Hearing musicians and arts presenters apologize to audiences for staging challenging or unconventional music always makes me furious. The excellent Kansas City bassist Krista Kopper came uncomfortably close to begging forgiveness for the cutting-edge repertoire performed at InterUrban ArtHouse in Overland Park, Kansas, on Wednesday, January 18.
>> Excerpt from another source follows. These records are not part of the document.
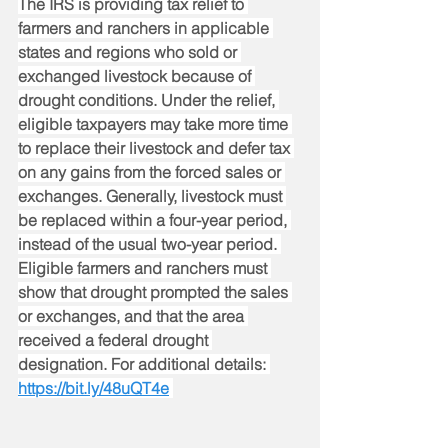
The IRS is providing tax relief to 
farmers and ranchers in applicable 
states and regions who sold or 
exchanged livestock because of 
drought conditions. Under the relief, 
eligible taxpayers may take more time 
to replace their livestock and defer tax 
on any gains from the forced sales or 
exchanges. Generally, livestock must 
be replaced within a four-year period, 
instead of the usual two-year period. 
Eligible farmers and ranchers must 
show that drought prompted the sales 
or exchanges, and that the area 
received a federal drought 
designation. For additional details: 
https://bit.ly/48uQT4e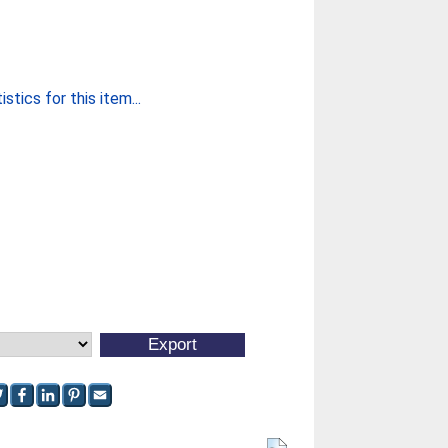
stics for this item...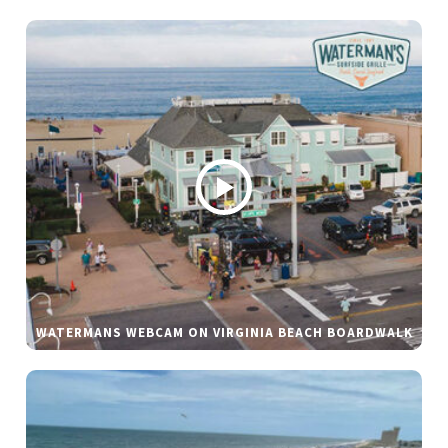
WATERMANS WEBCAM ON VIRGINIA BEACH BOARDWALK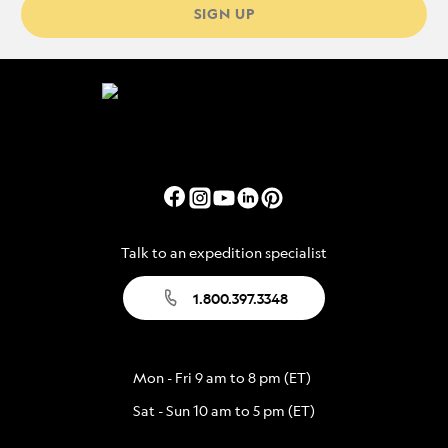
SIGN UP
Talk to an expedition specialist
1.800.397.3348
Mon - Fri 9 am to 8 pm (ET)
Sat - Sun 10 am to 5 pm (ET)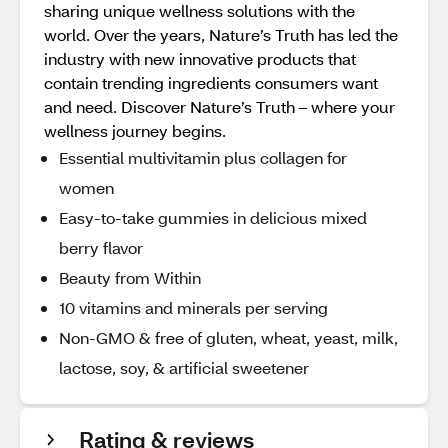
sharing unique wellness solutions with the
world. Over the years, Nature’s Truth has led the
industry with new innovative products that
contain trending ingredients consumers want
and need. Discover Nature’s Truth – where your
wellness journey begins.
Essential multivitamin plus collagen for
women
Easy-to-take gummies in delicious mixed
berry flavor
Beauty from Within
10 vitamins and minerals per serving
Non-GMO & free of gluten, wheat, yeast, milk,
lactose, soy, & artificial sweetener
Rating & reviews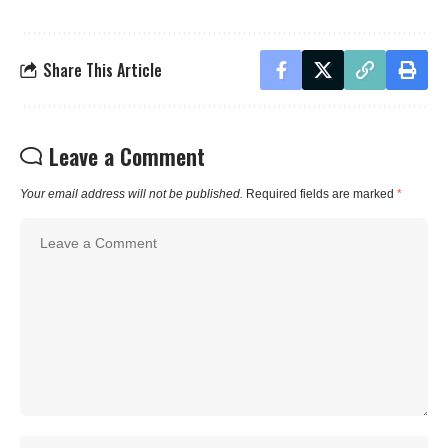
Share This Article
Leave a Comment
Your email address will not be published.
Required fields are marked
*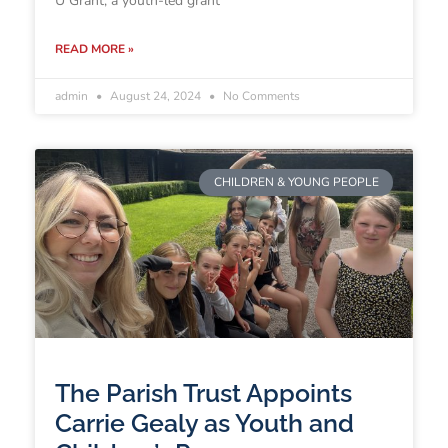
U Grant, a youth-led grant
READ MORE »
admin
August 24, 2024
No Comments
CHILDREN & YOUNG PEOPLE
The Parish Trust Appoints
Carrie Gealy as Youth and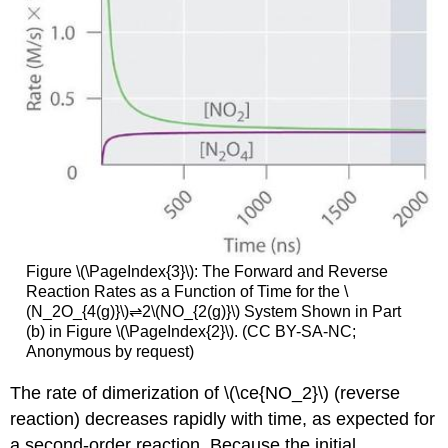
Figure \(\PageIndex{3}\): The Forward and Reverse
Reaction Rates as a Function of Time for the \
(N_2O_{4(g)}\)⇌2\(NO_{2(g)}\) System Shown in Part
(b) in Figure \(\PageIndex{2}\). (CC BY-SA-NC;
Anonymous by request)
The rate of dimerization of \(\ce{NO_2}\) (reverse
reaction) decreases rapidly with time, as expected for
a second-order reaction. Because the initial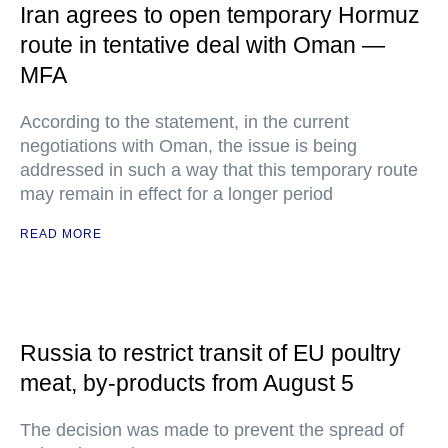
Iran agrees to open temporary Hormuz
route in tentative deal with Oman —
MFA
According to the statement, in the current
negotiations with Oman, the issue is being
addressed in such a way that this temporary route
may remain in effect for a longer period
READ MORE
Russia to restrict transit of EU poultry
meat, by-products from August 5
The decision was made to prevent the spread of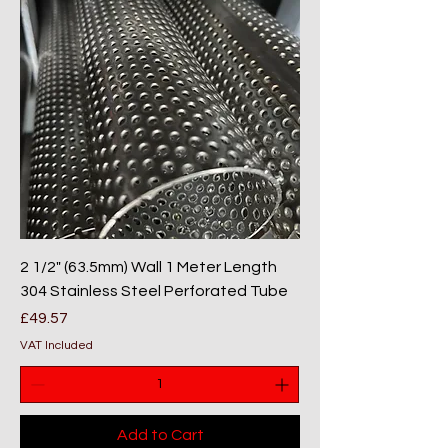
2 1/2" (63.5mm) Wall 1 Meter Length
304 Stainless Steel Perforated Tube
Price
£49.57
VAT Included
Add to Cart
The program exhibited by her No Treble trio included premieres of experimental pieces by three Kansas City area composers. Even though the audience of about 40 was presumably receptive to new music, Kopper offered defensive explanations of the adventurous sounds. The strength of Viktor Suslin’s woozy “Grenzubertritt” and “Evening Redness in the West,” Seth Andrew Davis’ twist on Spaghetti Western scores, spoke for themselves.
Nothing on Saint Boy, the wondrous new album of chamber music by the British violinist Daniel Pioro, is as jarring as the gnarliest moments of the concert in Kansas. Even so, the album’s blend of old (Johann Sebastian Bach and Hildegard von Bingen) and new (Laurence Crane’s “2020 Music” and Pioro’s Glass-like title track) is unconventional in the hidebound realm of classical music. In this ahistorical moment, apologies aren’t necessary.